Stem cells for spinal cord, heart
repair (mice, rats)
Oral or inhaled insulin for type 1
diabetes (mice)
Angiogenesis inhibitors for cancer,
blindness (mice)
Gene therapy for muscular dystrophy,
cystic fibrosis, sickle cell disease
(mice)
Alzheimer's vaccine (mice)
Malaria vaccine (mice, monkeys)”

“MiddleRabbit, that would be no to my question then or you avoiding an answer?

Also, quoting the surgeon's general report 1971 & 1977 is not a defined citation; see below for an example of a reputable source happy reading this work saved millions.

http://tinyurl.com/3raxgha”

“MiddleRabbit, That would be no to my question then or you avoiding an answer?

Also, quoting the surgeon's general report 1971 & 1977 is not a defined citation; see below for an example of a reputable source with defined citation happy reading this work saved millions.

http://tinyurl.com/3raxgha”

“Sorry - not cancerous cells, but "early invasive squamous cell carcinoma in the bronchi."”

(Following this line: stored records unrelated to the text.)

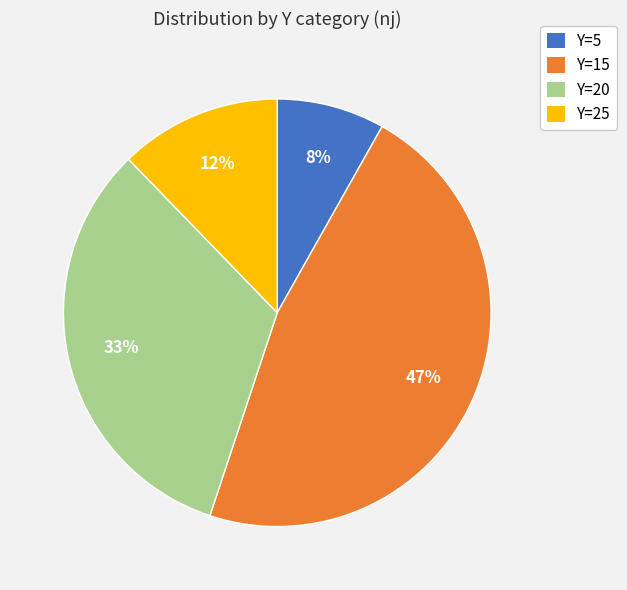

True or false: Y=15 accounts for 40% of the total.

False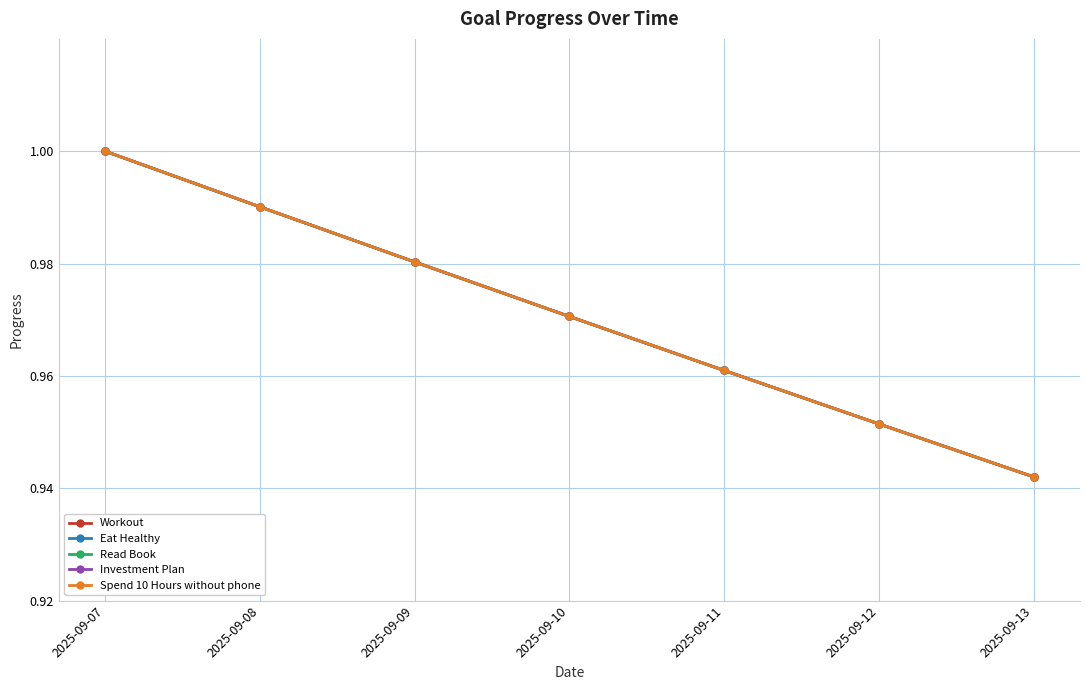

At 2025-09-11, list the series in order from largest to smallest.

Workout, Eat Healthy, Read Book, Investment Plan, Spend 10 Hours without phone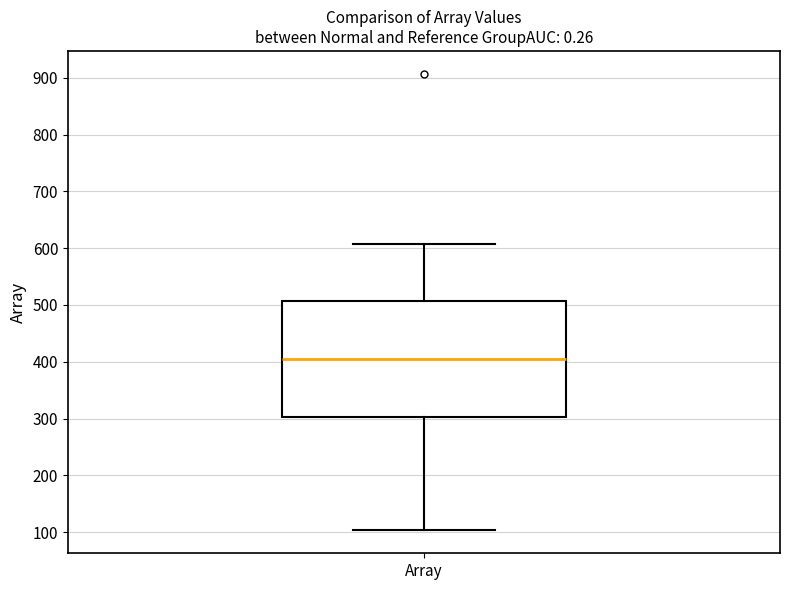

Transcribe this box plot: give where the median line is, the range the box spans, and where the two whiskers end, as read against the y-axis. The values are not printed on the chart, so give them approximately, as read against the axis.

median 410, box 300 to 510, whiskers 100 to 610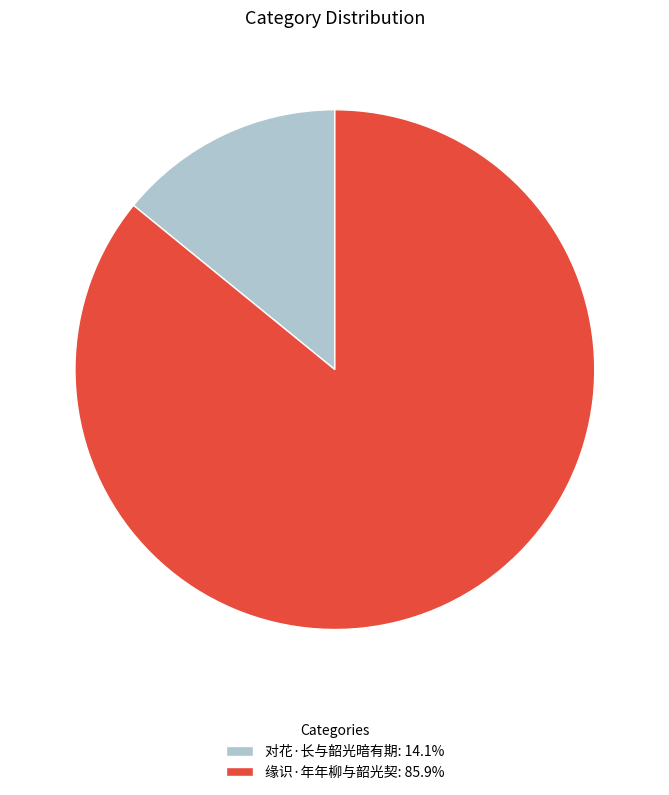

Count the number of slices in the pie.

2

“Sorry - not cancerous cells, but "early invasive squamous cell carcinoma in the bronchi."”

“If beagles are famous for anything, apart from Snoopy and their dreadful - but entertaining - behaviour, it's for smoking.

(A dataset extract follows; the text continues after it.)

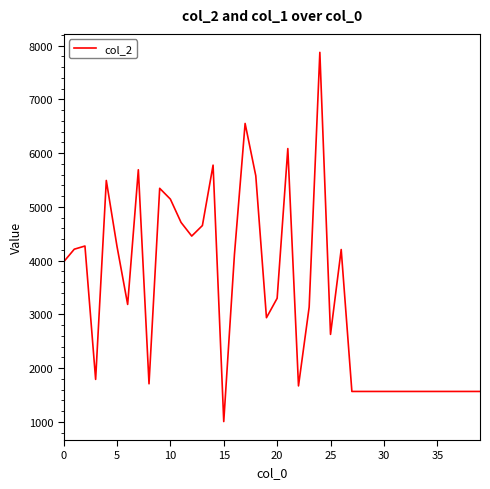

What is the sum of all values?

134155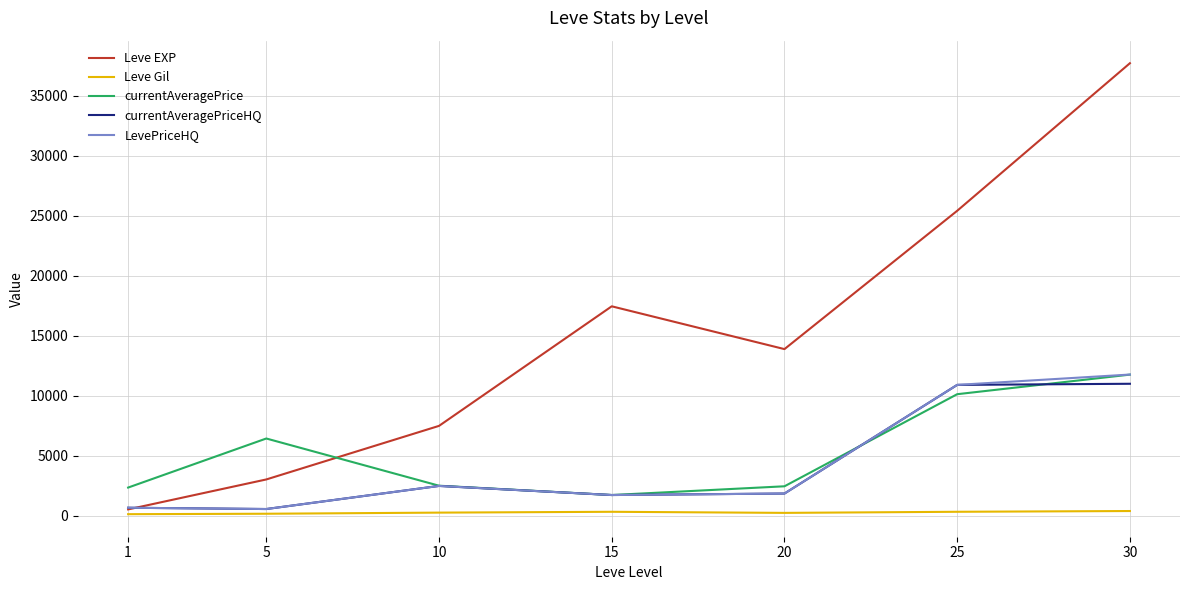

The value of Leve EXP at 25 is 25410.0. True or false?

True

Previous smoking experiments had failed to induce cancer in animals - this is up to about 1971 - Surgeon General's report.

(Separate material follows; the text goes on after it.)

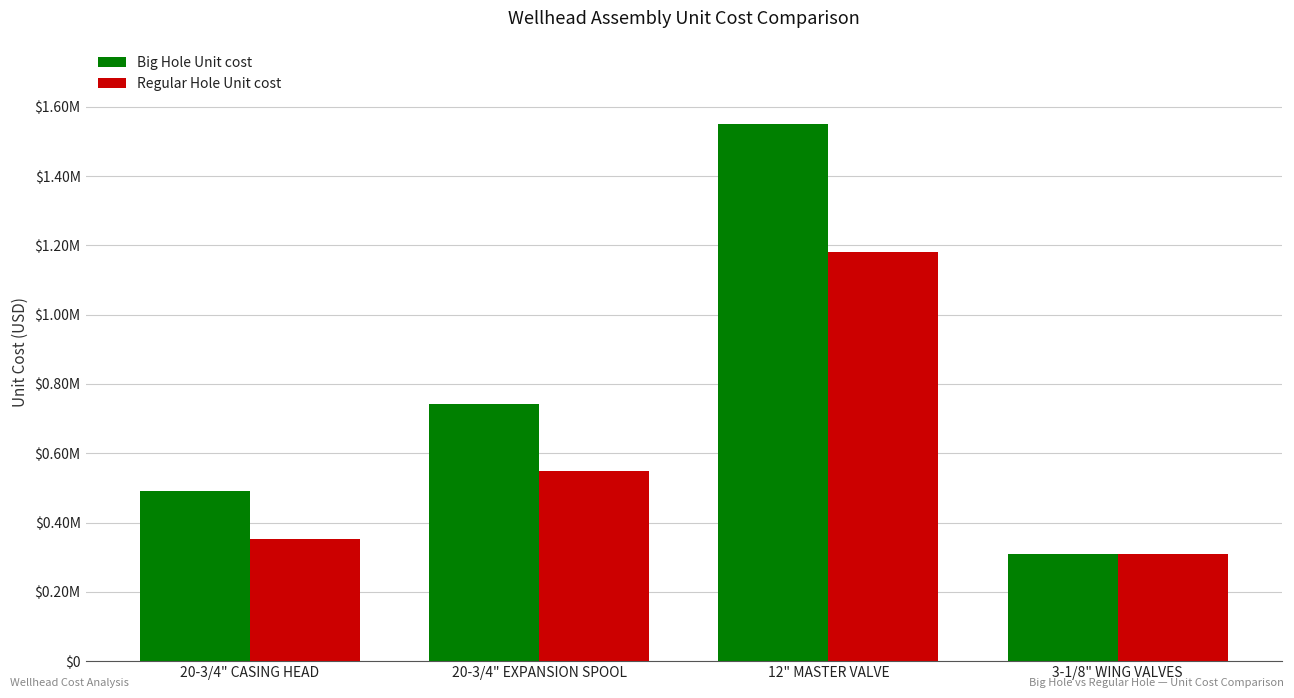

Does the chart contain stacked bars?

No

Auerbach's "smoking beagle" experiment showed that, using tracheotomies, he had found some cancerous cells in some of the dogs' lungs. He never claimed that any of the dogs actually had cancer, of course. This was reported in the SGs report in 1977. By 1982, the SGs report was referring to Auerbach's experiment only in terms of the lack of replication of his results.

Unreplicated results are a polite way of saying - the first set of results were fiddled.

Beagles don't get lung cancer, no matter how much they smoke. That's the legacy of the 'famous experiment.

Now, bearing that in mind - whatever gets approved after being tested on these beagles next will be the same thing as saying that smoking doesn't cause cancer! "Look it's been tested on beagles, they were fine, what are you on about?". Even the tobacco multinationals don't do that, do they? Animal testing, it doesn't do the job, simple as that.”